Exercise prompt>
Go through the following data and transcribe exactly the stretch of lines from the one holding "right back paw: (280, 474)" to the one holding "nose: (445, 74)", both included.

Material for the task>
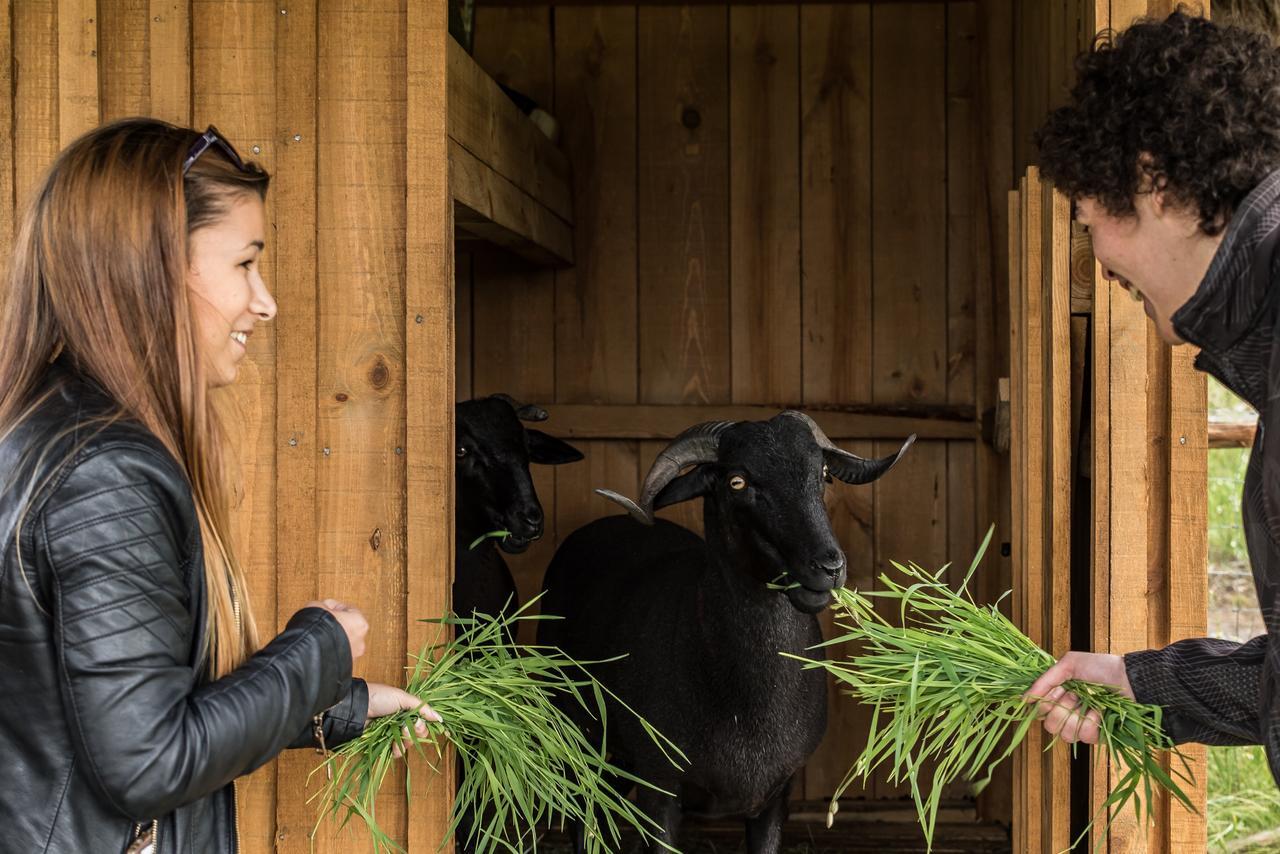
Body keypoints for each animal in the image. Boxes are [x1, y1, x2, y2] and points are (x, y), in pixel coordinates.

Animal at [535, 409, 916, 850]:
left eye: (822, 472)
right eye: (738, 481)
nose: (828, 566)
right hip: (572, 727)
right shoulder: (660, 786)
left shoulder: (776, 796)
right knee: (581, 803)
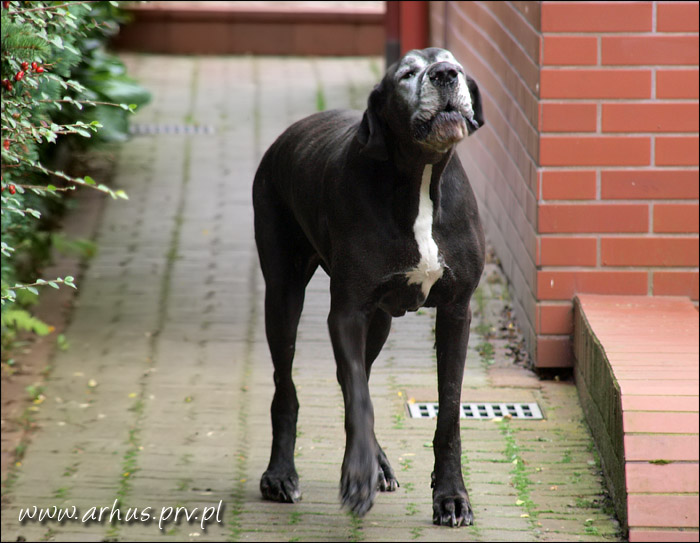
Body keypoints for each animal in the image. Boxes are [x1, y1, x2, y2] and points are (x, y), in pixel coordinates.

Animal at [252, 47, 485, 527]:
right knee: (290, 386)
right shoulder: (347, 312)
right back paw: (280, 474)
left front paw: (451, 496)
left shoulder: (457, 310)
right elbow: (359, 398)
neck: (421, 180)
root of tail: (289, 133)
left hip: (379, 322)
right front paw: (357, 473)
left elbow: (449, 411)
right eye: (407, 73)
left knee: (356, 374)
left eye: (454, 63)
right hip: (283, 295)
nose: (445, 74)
---
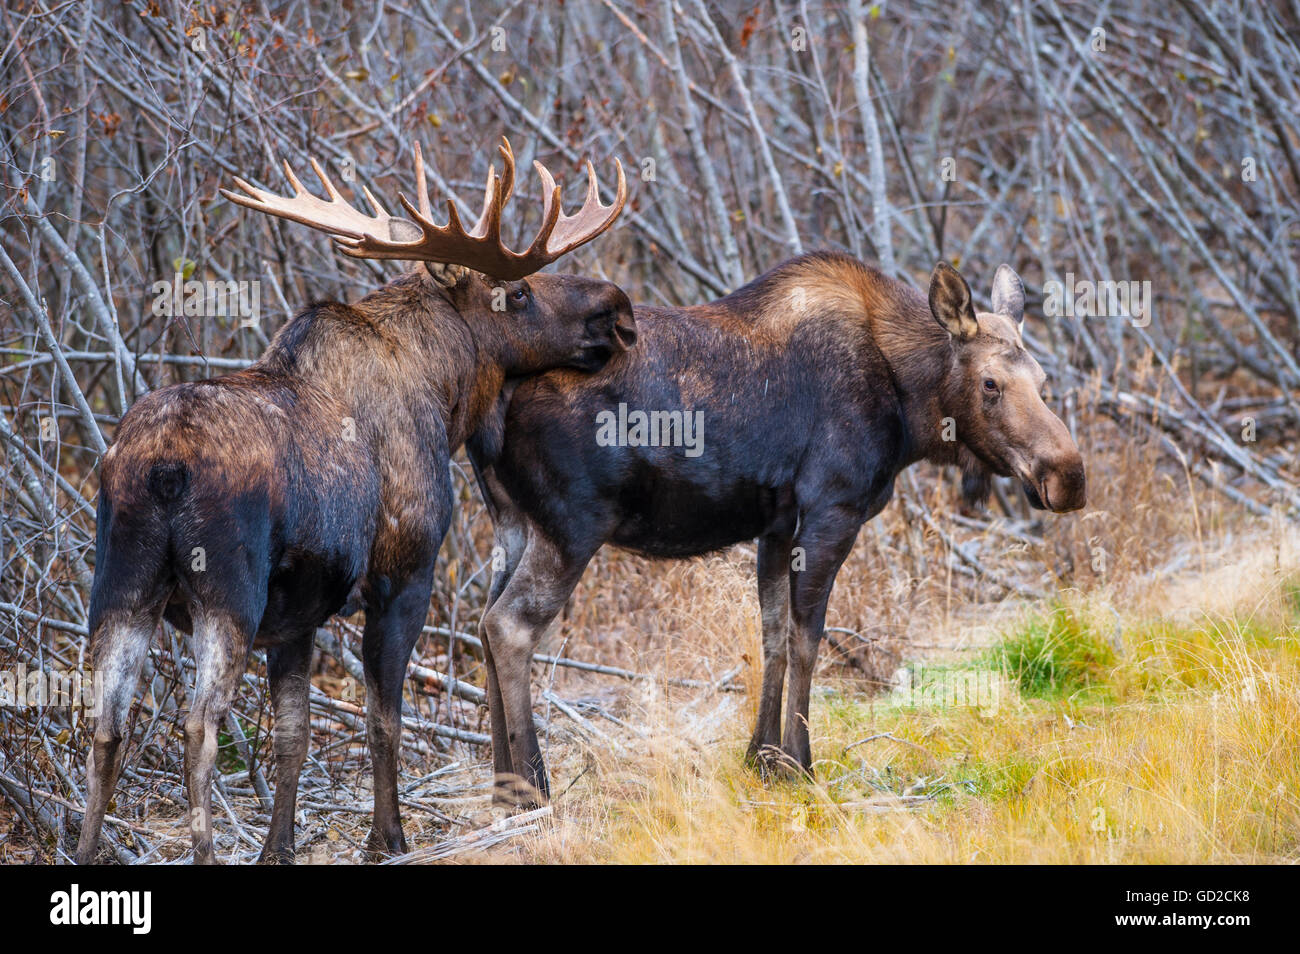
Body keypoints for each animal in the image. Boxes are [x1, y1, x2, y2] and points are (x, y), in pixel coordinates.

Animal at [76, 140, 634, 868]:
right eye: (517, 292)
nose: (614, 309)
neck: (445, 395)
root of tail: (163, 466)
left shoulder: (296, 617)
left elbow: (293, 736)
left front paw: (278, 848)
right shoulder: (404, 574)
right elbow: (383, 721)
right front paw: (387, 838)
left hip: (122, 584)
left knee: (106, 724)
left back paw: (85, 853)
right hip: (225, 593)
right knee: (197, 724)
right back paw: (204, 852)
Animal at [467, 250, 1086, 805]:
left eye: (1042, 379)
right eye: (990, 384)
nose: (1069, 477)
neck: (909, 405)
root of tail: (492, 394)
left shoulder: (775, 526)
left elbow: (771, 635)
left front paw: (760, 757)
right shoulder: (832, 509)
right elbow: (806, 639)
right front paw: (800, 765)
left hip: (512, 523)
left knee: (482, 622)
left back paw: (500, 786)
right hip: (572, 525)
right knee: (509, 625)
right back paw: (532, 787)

Result>
right back paw: (280, 474)
left front paw: (451, 496)
left shoulder: (457, 310)
right elbow: (359, 398)
neck: (421, 180)
root of tail: (289, 133)
left hip: (379, 322)
right front paw: (357, 473)
left elbow: (449, 411)
right eye: (407, 73)
left knee: (356, 374)
left eye: (454, 63)
right hip: (283, 295)
nose: (445, 74)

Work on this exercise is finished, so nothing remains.